§ **WHAT YOU NEED TO DO**
Which lines of the records contain the word "thumb"? Copy each one.

§ **DATA EXCERPTS**
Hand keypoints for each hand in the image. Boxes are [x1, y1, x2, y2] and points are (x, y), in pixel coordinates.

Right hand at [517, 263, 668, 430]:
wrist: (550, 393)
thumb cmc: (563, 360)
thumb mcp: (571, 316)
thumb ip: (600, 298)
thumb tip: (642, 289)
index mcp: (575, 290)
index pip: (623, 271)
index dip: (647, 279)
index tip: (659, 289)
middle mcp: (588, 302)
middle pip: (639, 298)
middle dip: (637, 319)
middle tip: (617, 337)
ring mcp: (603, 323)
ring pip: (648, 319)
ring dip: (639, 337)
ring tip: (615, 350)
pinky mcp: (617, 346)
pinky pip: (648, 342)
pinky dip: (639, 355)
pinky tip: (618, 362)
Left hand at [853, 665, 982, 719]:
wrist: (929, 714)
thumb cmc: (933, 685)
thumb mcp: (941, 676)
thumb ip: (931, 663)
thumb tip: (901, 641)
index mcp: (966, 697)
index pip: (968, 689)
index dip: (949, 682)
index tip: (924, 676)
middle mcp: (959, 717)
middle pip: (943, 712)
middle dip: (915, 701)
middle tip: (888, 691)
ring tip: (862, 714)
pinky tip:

§ **REPLY TO THE EXERCISE**
thumb cmc: (563, 360)
thumb mcp: (571, 316)
thumb ip: (600, 298)
thumb tip: (642, 289)
thumb cmc: (933, 685)
thumb mcp: (941, 676)
thumb ip: (931, 663)
thumb tip: (901, 641)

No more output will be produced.